Blogger Natasha Fondren said...

LOL, well, I still see no reason why I retain copyright when I sell all rights, LOL. There's only two pubs in my genre, and neither will buy what's been sold to the other, so there was never any reason to retain any of them. Until now, when self-publishing is getting more and more viable.

Unless I need up front cash, I doubt I'll sell to either of them again until I find out how much I can make by myself.

6:01 PM  
Anonymous Eric Mayer said...

Your brother sure has a horror story there. You've got to be suspicious of publishers that want the copyright. Sure, it might seem like usually it wouldn't matter, and usually, as it turns out, doesn't, but you can't know exactly what the future holds.

One would think two doctors wouldn't be so desperate to see their names on a book. I'd think they would be angry at the publisher trying to rook them. I hope that whole deal doesn't turn out and you find a better one.

6:54 PM  
Blogger LurkerMonkey said...

Whew, Mark. That's a crappy one because of the time already invested, but it sounds like one of those deals where I'd want to make sure, first and foremost, that I got paid. I would have done exactly the same thing you did ...

7:27 PM  
Blogger Mark Terry said...

How about these scenarios?

1. The e-publisher decided to take a collection of your stories and novellas and publish them in a book form? And you can't say yes or no to it or get a dime?

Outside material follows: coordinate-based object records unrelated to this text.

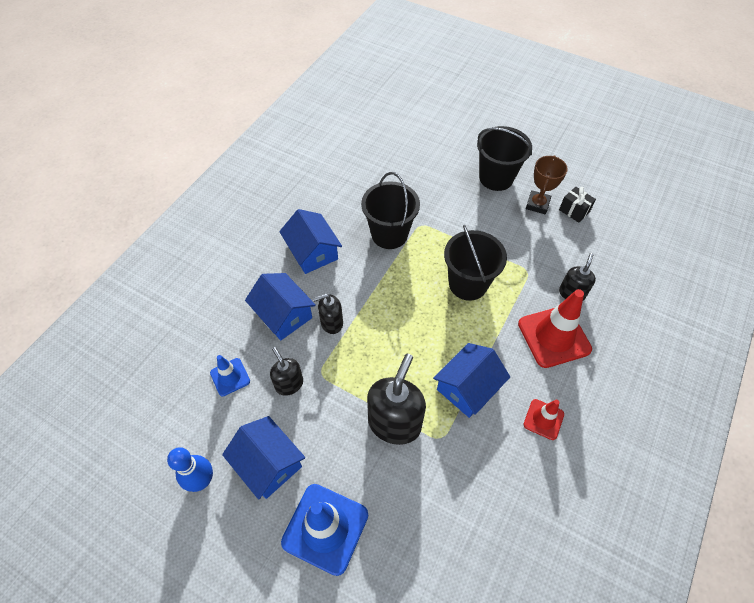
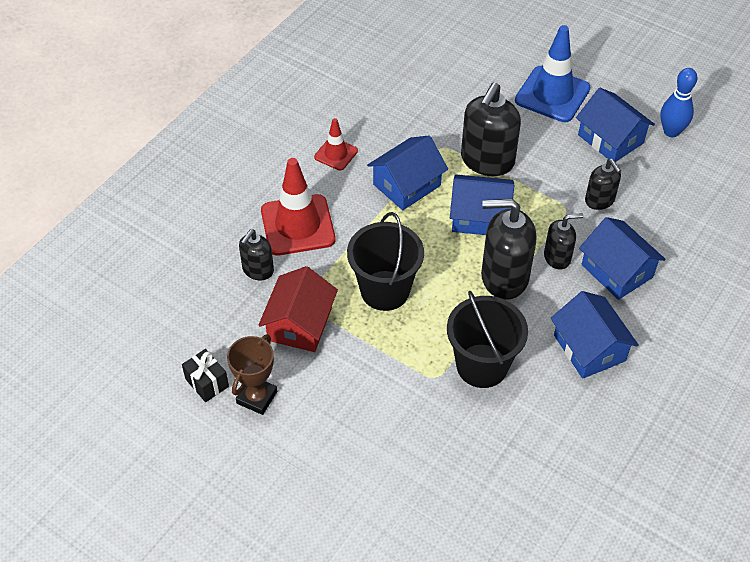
camera: 175 degrees left, 5 degrees down
(230, 377) = (666, 211): blue traffic cone -> none
(375, 302) = (504, 277): none -> black soap dispenser
(398, 358) = (479, 217): none -> blue house
(496, 178) = (306, 450): black bucket -> none
(525, 254) = (300, 324): none -> red house

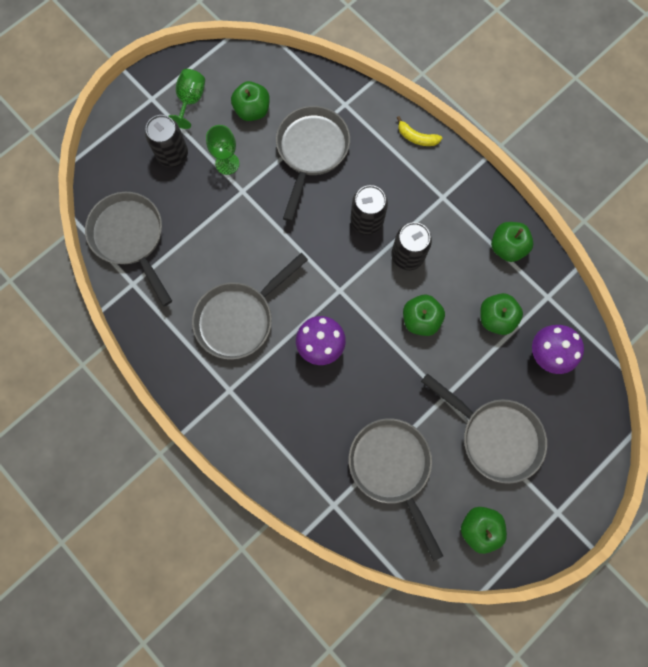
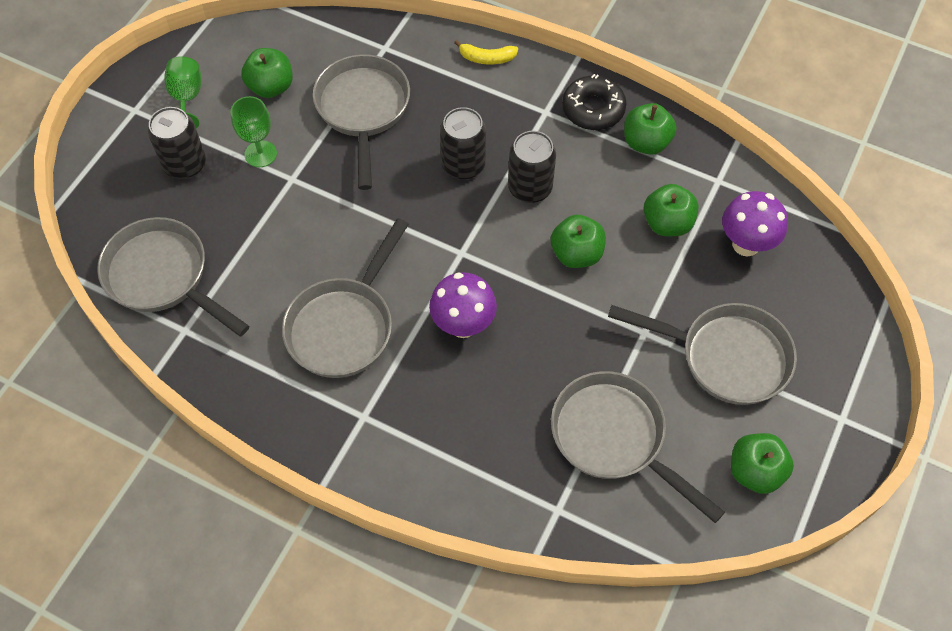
camera: 20 degrees left, 15 degrees down
(479, 206) = (593, 109): none -> black donut

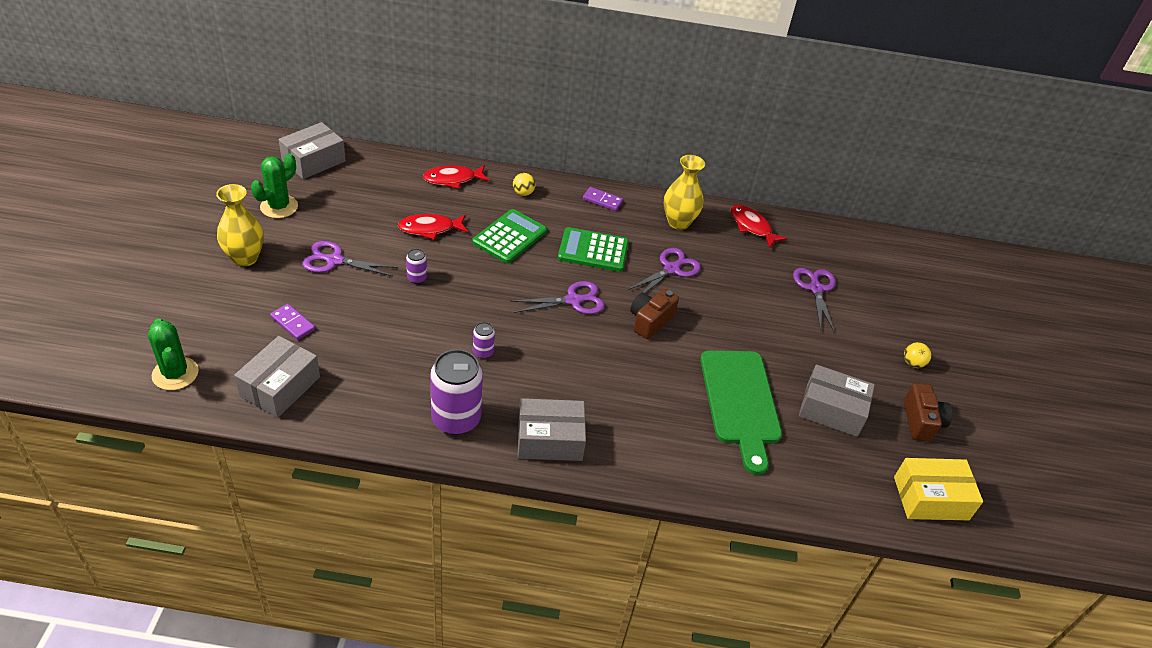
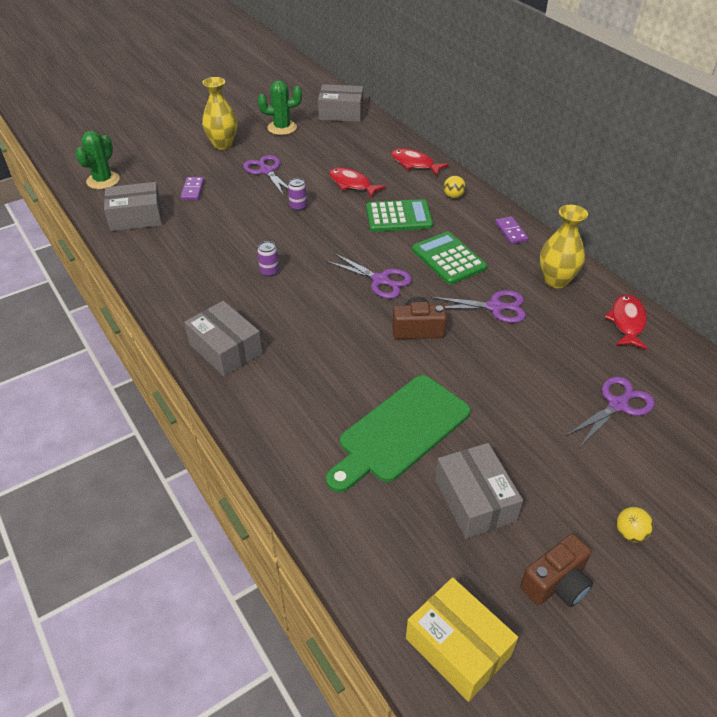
camera: 55 degrees right, 0 degrees up
(456, 419) = (192, 296): purple can -> none

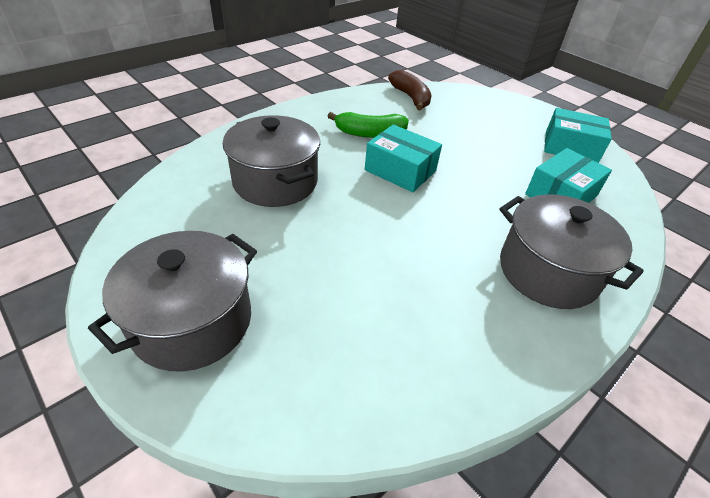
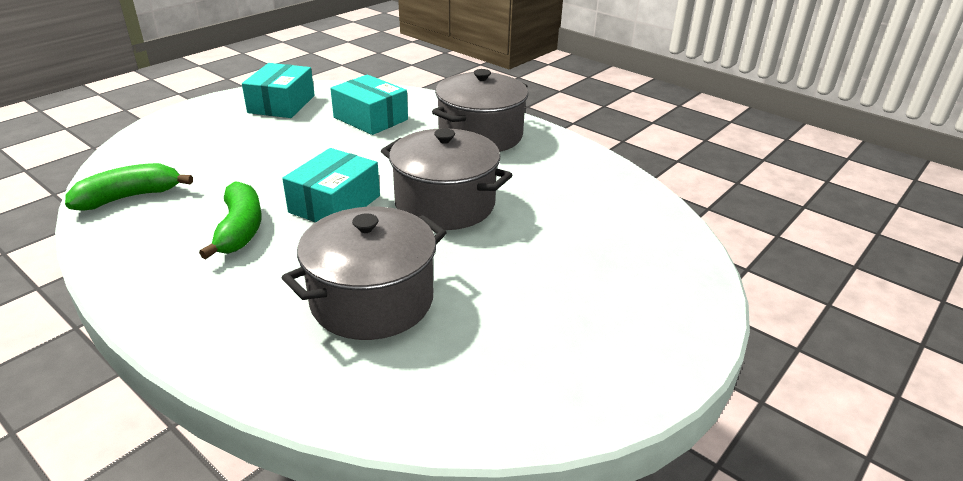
camera: 95 degrees left, 10 degrees down
(192, 321) = (628, 319): grey pot -> grey pot (445, 204)
(410, 97) = (129, 197): brown banana -> green banana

2. You decide you want to take a collection of your stories and novellas and publish them as a collection, in print or as a Kindle book? But you can't, because you don't own the copyright.

4:33 AM  
Blogger Mark Terry said...

Eric,
One of the problems is we can't seem to get a clear reason for why the publisher insists on the copyright besides "it's part of the value of the company." And we then say, "But do you plan on repurposing it?" No, they say. "Then how is it part of the value of the company?" Well? No real answer.

As for the doctors, nobody likes to fail, and my suspicion from knowing many doctors over the years is they're not terribly accustomed on the professional space to not getting what they want. That's not a slam on either of these guys. They're good guys and I like them personally and respect them professionally. They have very positive attitudes. But I don't get a sense that when they set out to accomplish something they want that they have very often hit dead ends. I'm not sure we're at a dead end, but we might be with this particular publisher.

6:34 AM  
Blogger Mark Terry said...

Jon,
Well, I got paid well to write the proposal, so it's okay. But the deal was starting to look more and more like a financial loser for me. They want the book for professional reasons & say they would donate their royalties to some fund or charity they named, but I don't have that luxury. I appreciate that, for them, having the book gives them credibility. Once I saw how little money might come my way, I justified my involvement that having a nonfiction book in my portfolio would be useful for more collaborations and ghostwriting. But the contract was just starting to look worse and worse and I'm busy enough as it is at the moment, so I'm not brokenhearted.

6:37 AM  
Blogger Natasha Fondren said...

LOL, Mark, they did expand to print and e-book in the past six years. And for some wonderful and bizarre reason, which of course I won't complain about, they re-negotiated terms so that I would get 50% of the royalties.

They didn't have to, but they thought that was fair, LOL. I suppose that's the advantage of small presses owned by former writers.

7:16 AM  
Blogger Mark Terry said...

Natasha,
You got lucky. And it may not have anything to do with small presses owned by writers, but you working with someone who has a sense of fairness. Glad it worked out for you.